• Articolo Roma, 18 ottobre 2011
  • L'impegno concreto del CNAPPC per uscire dalla crisi

    Adesione del CNAPPC agli Stati Generali delle Costruzioni

  • Con l’adesione al tavolo di confronto, il Consiglio Nazionale degli Architetti, punta alla realizzazione di un futuro sostenibile e pianificato per aiutare le nuove generazioni.

Il Consiglio Nazionale degli Architetti pianificatori, Paesaggisti e Conservatori, ha aderito agli Stati Generali delle Costruzioni.

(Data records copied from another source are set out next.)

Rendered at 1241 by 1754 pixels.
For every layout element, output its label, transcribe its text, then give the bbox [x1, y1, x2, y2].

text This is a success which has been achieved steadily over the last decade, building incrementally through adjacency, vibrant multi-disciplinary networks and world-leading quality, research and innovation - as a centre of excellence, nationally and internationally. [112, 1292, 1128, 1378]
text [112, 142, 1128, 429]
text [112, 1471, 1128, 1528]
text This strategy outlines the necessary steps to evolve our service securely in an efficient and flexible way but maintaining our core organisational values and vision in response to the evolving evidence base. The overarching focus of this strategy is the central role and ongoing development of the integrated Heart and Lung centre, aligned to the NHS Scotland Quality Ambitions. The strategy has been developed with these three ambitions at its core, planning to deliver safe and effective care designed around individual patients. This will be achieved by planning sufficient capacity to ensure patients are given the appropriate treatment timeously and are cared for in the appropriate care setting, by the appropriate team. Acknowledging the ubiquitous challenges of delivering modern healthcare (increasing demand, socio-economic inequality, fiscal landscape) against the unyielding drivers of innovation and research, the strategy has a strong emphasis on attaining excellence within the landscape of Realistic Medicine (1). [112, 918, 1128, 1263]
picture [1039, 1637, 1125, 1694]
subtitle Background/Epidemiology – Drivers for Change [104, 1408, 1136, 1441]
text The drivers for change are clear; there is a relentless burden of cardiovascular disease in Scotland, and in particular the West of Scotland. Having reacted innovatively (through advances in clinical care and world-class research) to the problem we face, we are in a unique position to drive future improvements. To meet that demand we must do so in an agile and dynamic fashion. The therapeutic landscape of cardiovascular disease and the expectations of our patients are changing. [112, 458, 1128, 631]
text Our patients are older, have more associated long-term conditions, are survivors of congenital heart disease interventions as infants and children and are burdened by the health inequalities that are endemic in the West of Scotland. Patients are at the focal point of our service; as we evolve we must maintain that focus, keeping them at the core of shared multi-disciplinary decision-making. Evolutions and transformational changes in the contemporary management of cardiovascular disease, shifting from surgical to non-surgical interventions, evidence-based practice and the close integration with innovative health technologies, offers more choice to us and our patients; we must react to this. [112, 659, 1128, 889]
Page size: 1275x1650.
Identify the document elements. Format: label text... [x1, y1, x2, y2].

Lo ha comunicato al termine della scorsa settimana lo stesso CNAPPC, che con questa iniziativa, vuole sottolineare la totale partecipazione della categoria professionale degli Architetti allo sviluppo comune per superare la crisi del nostro Paese.

“Il momento di così grave crisi del settore a causa delle difficoltà strutturali e politiche e delle prospettive incerte per il futuro – sottolinea il Consiglio Nazionale – rende inevitabile il confronto tra le diverse componenti del sistema dell’edilizia, per indentificare delle strategie finalizzate al miglioramento della qualità progettuale e costruttiva”. Il CNAPPC si schiera dunque a favore di uno sviluppo pianificato e sostenibile, puntualizzando l’importanza di una pianificazione partecipata per costruire un futuro sicure alle nuove generazioni.

Con la loro adesione agli Stati Generali delle Costruzioni, il Consiglio Nazionale, rappresenta la prima categoria professionale a partecipare al tavolo di confronto dell’organismo che fino ad oggi aveva riunito solo associazioni, organizzazioni sindacali e cooperative della filiera delle costruzioni.